The MOI decreased significantly with increasing age. This age-effect was however most marked in subjects older than 17 years. This finding agrees with a study in Senegal where the number of genotypes decreased with age in those aged 15 and above [10]. That children aged between 0 and 9 years seemed to be the drivers of parasite diversity in this study involving an asymptomatic population is to be expected as noted in Tanzanian children in whom MOIs peaked in 3–7 year olds [23]. These findings are in agreement with other studies, which have shown correlations between parasite density and MOI in infants and young children but not in older individuals [10, 24]. The existence of a positive association between high childhood MOI and low adulthood MOI in asymptomatic subjects is in keeping with the concept that multiple strains of parasite in early life is necessary to produce immunity in adults.

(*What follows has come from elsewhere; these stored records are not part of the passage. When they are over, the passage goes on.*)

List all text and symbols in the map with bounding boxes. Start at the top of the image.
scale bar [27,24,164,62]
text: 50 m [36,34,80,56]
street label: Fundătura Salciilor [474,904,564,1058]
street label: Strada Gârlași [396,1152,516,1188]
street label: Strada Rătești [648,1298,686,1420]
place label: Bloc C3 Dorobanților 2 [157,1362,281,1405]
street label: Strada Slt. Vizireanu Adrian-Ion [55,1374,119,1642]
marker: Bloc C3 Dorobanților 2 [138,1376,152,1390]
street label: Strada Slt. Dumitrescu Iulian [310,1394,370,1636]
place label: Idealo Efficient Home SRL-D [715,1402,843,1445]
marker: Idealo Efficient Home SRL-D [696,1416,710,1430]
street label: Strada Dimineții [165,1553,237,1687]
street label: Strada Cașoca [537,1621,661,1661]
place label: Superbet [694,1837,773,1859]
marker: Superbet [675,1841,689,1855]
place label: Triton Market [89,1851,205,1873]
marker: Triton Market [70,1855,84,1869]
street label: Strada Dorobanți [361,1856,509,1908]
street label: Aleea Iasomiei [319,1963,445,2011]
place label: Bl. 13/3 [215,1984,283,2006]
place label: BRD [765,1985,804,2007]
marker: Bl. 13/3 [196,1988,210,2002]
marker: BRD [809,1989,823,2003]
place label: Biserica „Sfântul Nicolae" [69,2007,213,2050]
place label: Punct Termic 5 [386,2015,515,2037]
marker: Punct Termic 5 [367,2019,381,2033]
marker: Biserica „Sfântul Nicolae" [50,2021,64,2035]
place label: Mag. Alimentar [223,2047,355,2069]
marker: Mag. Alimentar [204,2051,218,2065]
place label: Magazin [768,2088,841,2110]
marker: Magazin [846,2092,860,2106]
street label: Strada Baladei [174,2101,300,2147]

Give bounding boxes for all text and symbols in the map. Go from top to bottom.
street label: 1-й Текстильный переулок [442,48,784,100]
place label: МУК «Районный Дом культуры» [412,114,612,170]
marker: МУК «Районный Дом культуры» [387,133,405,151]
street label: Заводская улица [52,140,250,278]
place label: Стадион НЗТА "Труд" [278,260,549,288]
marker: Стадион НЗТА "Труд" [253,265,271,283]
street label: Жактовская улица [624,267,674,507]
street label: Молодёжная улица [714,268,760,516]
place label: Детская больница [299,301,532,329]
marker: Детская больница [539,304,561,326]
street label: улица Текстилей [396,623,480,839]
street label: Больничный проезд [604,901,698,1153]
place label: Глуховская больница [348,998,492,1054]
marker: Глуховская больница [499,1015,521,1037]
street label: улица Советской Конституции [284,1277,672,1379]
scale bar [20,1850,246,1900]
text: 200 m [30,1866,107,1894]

It is reported that an increase in transmission intensity generally correlates with a progressive increase in the average number of malaria parasite clones [8, 9]. In this study, a clear relationship between asymptomatic MOI and transmission (estimated using the EIR) was not observed. Whereas the EIR was lowest during the period of highest MOI (March/April), relatively low EIRs were still recorded during the period of lowest MOI (September/October). The observation of low transmission during the period of highest MOI could be due to the simultaneous occurrence of low parasite densities. Nevertheless, these findings suggest that the transmission of parasites was independent of the number of malaria parasite clones therefore interventions to reduce transmission may have little effect on the parasite diversity among the asymptomatic cohort.

Conclusion

This study has defined the influence of age and season on MOI in a central area of Ghana. These findings provide knowledge upon which the impacts of interventions (including the RTS, S/AS01 candidate malaria vaccine) introduced since this baseline study was carried out will be analysed in future investigations involving asymptomatic individuals.